▸ Given passage
┌──
Mass balances on an isothermal, steady-state CSTR for the irreversible reaction \(A\rightarrow2B\) whose rate is \(n^{th}\) order in \(C_A\).

\[F_{A_{0}} – F_A – kC_{A}^{n}V=0\]

in – out + rate of generation = 0

\[F_{B_{0}} – F_B – 2kC_{A}^{n}V=0\]

where \(F_A\) and \(F_B\) are the molar flow rates (mol/s) of A and B leaving the reactor, respectively, \(F_{A_{0}}\) and \(F_{B_{0}}\) are the molar flow rates (mol/s) of A and B entering the reactor, respectively, \(V\) is the volume of reactor contents (L), \(k\) is the rate constant, and \(C_A\) is the molar concentration of A (mol/L).
└──
Dataset records
┌──
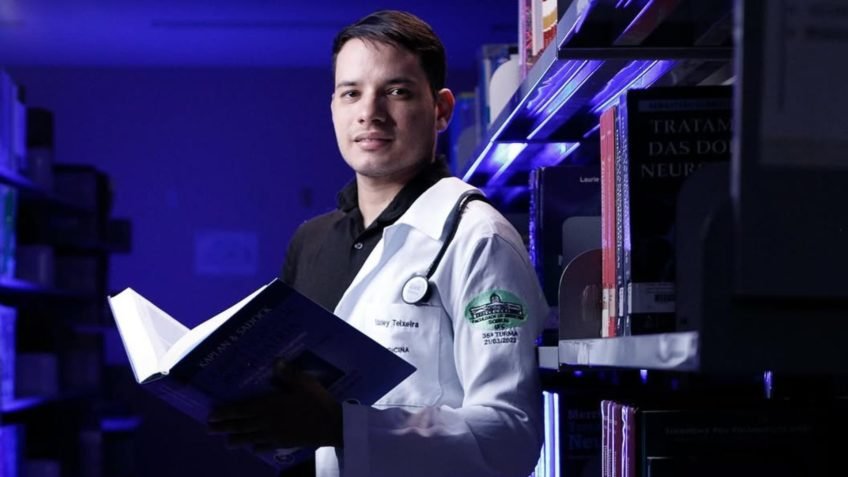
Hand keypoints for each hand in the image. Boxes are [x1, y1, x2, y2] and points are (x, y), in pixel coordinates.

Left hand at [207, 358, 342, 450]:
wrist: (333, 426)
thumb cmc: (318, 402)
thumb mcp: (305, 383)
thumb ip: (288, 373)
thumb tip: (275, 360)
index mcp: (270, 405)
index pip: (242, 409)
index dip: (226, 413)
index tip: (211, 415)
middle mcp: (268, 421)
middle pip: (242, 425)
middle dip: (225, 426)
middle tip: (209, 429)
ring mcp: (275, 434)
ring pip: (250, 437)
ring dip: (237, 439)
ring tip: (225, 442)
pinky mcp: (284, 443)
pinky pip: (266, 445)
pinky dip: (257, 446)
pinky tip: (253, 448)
└──
┌──
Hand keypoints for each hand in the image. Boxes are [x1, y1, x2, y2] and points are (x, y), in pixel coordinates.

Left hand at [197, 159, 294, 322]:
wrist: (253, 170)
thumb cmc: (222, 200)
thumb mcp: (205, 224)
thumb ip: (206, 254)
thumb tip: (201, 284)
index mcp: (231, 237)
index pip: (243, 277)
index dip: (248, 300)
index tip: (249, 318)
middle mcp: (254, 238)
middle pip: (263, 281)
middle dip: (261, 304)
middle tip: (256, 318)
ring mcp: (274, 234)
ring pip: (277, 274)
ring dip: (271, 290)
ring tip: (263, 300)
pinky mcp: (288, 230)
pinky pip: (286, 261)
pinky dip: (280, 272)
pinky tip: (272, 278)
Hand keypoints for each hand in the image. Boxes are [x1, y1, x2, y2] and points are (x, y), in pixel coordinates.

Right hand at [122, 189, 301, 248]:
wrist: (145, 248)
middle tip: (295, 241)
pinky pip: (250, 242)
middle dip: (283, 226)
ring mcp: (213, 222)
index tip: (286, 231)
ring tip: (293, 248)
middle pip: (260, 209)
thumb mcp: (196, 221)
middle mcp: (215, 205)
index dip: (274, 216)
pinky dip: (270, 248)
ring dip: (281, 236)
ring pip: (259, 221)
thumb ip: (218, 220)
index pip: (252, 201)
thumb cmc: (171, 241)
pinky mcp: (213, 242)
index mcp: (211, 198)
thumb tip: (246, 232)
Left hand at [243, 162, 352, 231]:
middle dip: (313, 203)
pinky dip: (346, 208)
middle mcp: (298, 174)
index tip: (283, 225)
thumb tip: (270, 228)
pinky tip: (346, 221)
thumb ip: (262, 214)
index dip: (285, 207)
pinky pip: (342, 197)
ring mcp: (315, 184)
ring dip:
└──
▸ Exercise tasks
A: Answer these questions using the CSTR mass-balance text, giving each answer on its own line with the matching mark.
(i) What units does the text give for the molar flow rates?
(ii) Under what two operating conditions is the CSTR described?
(iii) In the balance on B, what number multiplies \(kC_{A}^{n}V\)?
B: Pick up the text on CSTR mass balances after its last sentence and write the next part.

▸ Answers given
A:
(i) mol/s
(ii) Isothermal and steady-state
(iii) 2

B:
These equations use the relations

\(F_A = vC_A\) and \(F_B = vC_B\)

where \(v\) is the volumetric flow rate (L/s). For a liquid-phase system, \(v\) can often be assumed constant.

\[X = \frac{(F_{A_{0}}-F_A)}{F_{A_{0}}}\]

where \(X\) is the fractional conversion.

Percent conversion = 100*\(X\)